(Passage choisi):
________________

L'aurore
de Selahattin Demirtas

critiqué par CHALOT, le 5 décembre 2019
(Vaux le Pénil - 76 ans)


La note:  étoiles
des nouvelles passionnantes
« L'aurore »
livre de Selahattin Demirtaş
Editions Emmanuelle Collas
125 pages

12 nouvelles de prison


Même la dictature qui règne en Turquie n'arrive pas à empêcher que des talents puissent éclore .
Ce livre étonnant qui montre qu' « en prison son rêve est devenu littérature » est une œuvre féministe, progressiste et humaniste où l'espoir est à tout jamais présent.
Chaque nouvelle est différente, évoquant ici un drame, celui de la traversée tragique en bateau et là une leçon de vie écrite sous l'anonymat par un père à sa fille.
La vie mérite d'être vécue et la recherche du bonheur ne peut se résumer à une course vers une réussite matérielle qui fait oublier la vraie vie :
« ce rythme de travail frénétique et cet appétit d'argent insatiable finissaient faire de nous des robots.... »

________________

(Données extraites):
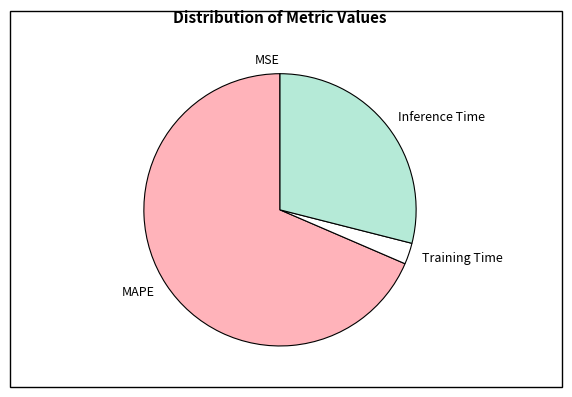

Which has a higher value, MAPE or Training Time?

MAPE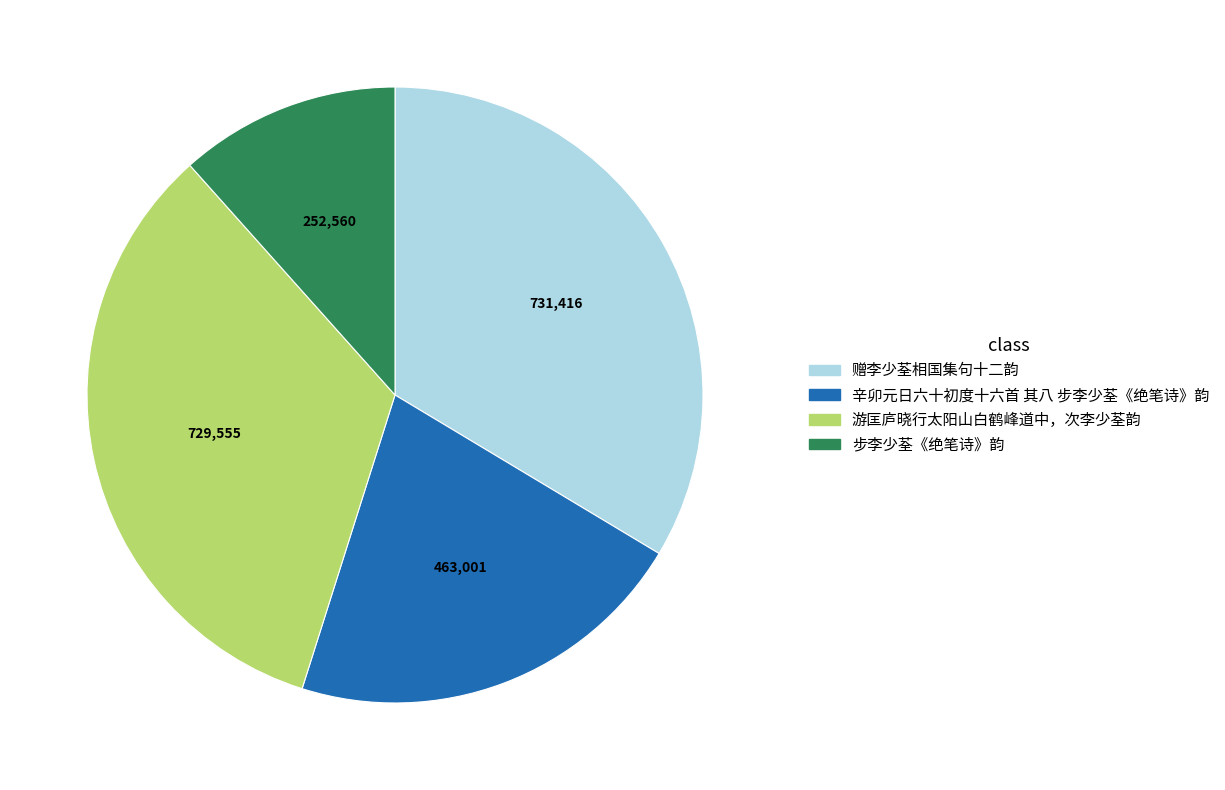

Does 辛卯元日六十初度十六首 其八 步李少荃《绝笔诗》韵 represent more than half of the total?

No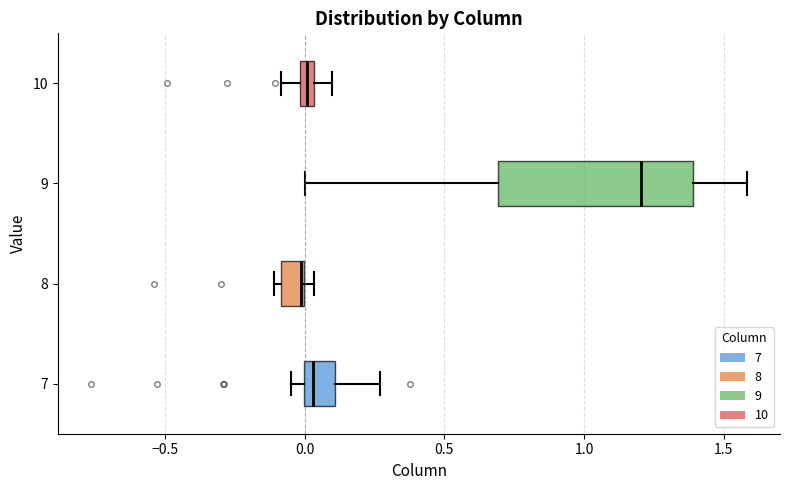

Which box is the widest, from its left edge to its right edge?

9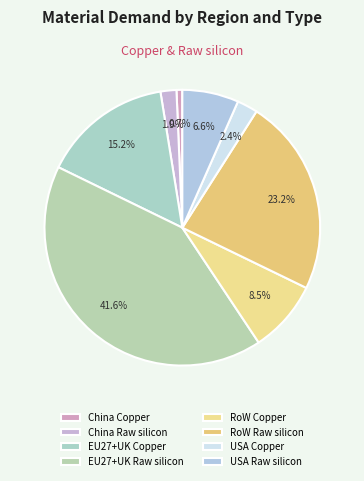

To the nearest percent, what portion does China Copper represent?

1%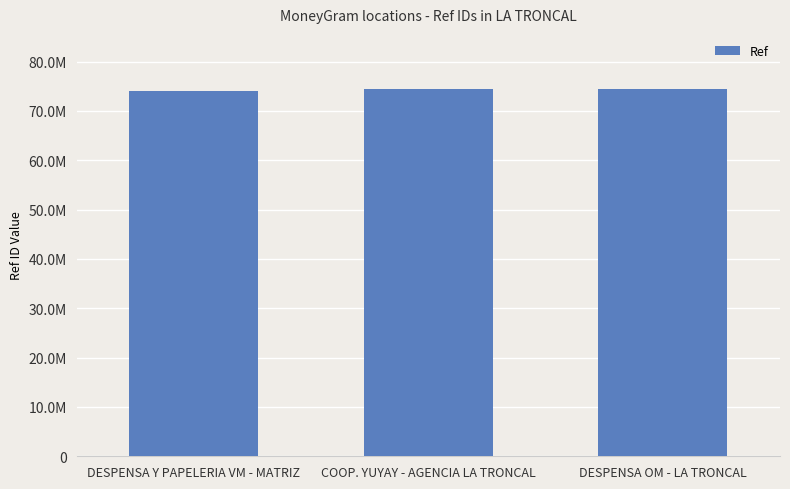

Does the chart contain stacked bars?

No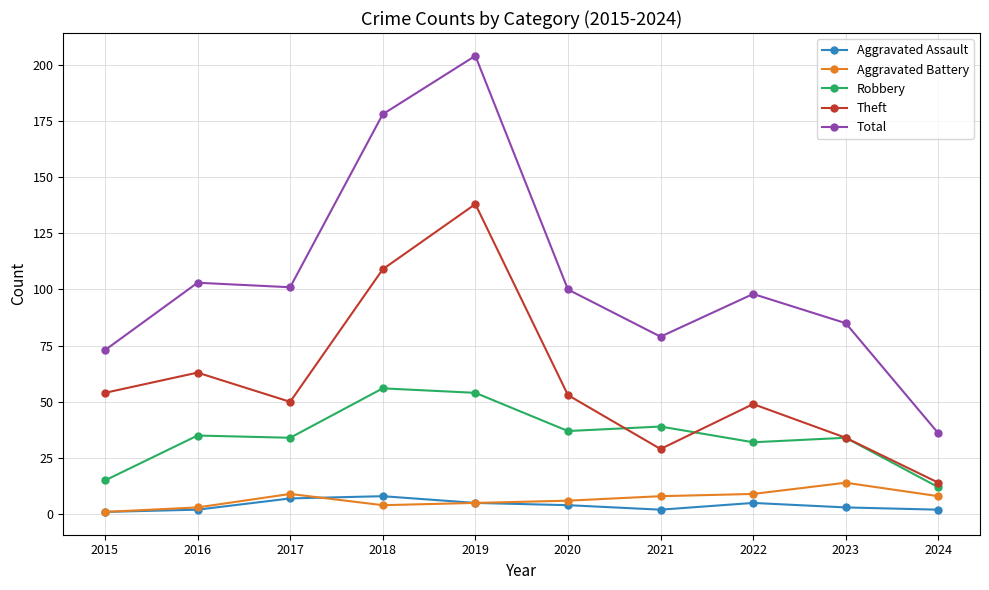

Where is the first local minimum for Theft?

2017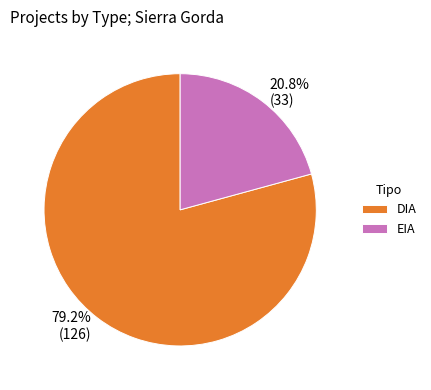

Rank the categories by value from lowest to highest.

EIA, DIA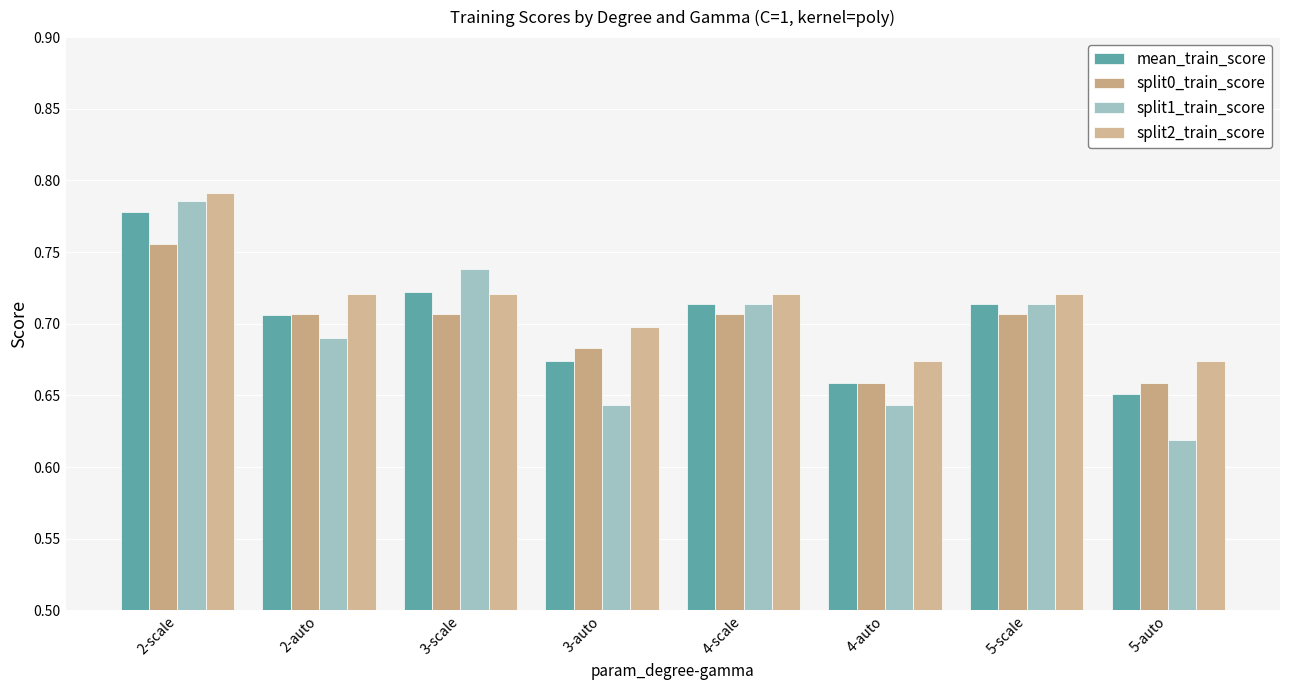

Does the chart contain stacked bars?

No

________________

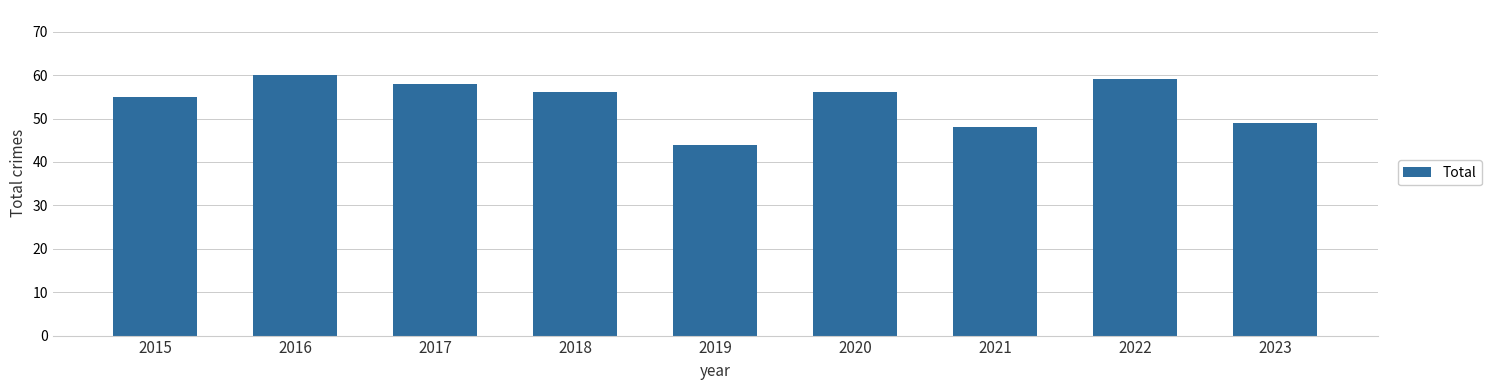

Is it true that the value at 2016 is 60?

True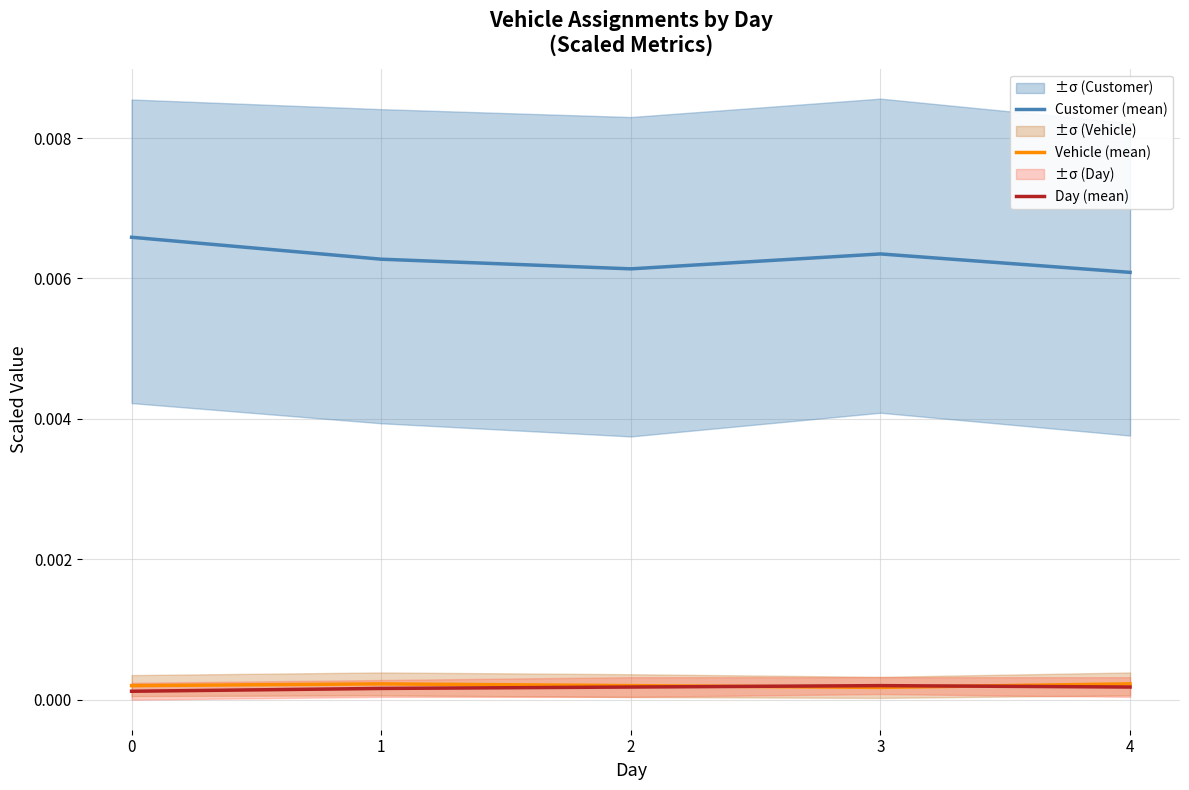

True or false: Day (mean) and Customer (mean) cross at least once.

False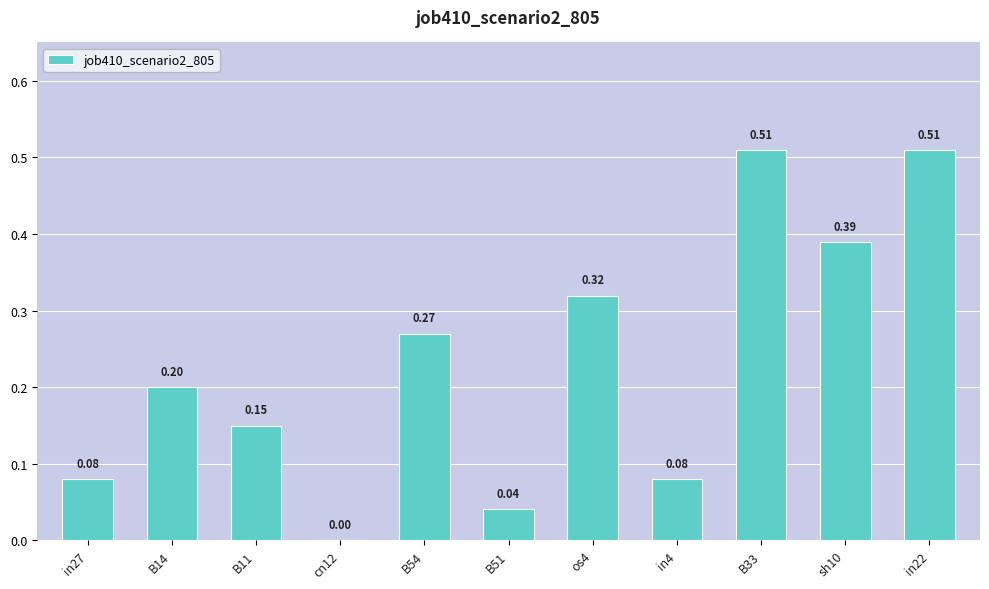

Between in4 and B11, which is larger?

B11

________________

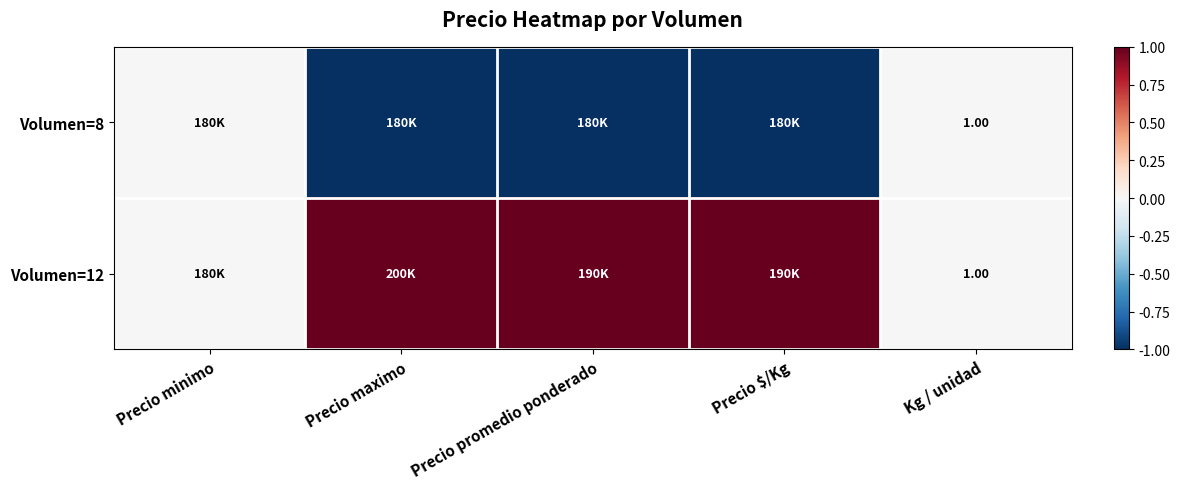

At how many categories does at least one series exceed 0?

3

________________

(Consigne écrite): Veuillez recopier la critique de « L'aurore » en commençant par « 12 nouvelles de » et en allant jusqu'à « tout jamais présent. ». Substituez « tyrannie » à « dictature ».

(Réponse à l'exercice):
12 nouvelles de prison


Même la tyrannie qui règne en Turquie n'arrive pas à empêcher que des talents puissent éclore .
Ce livre étonnant qui montre qu' « en prison son rêve est devenu littérature » est une œuvre féministe, progressiste et humaniste où l'espoir est à tout jamais présent.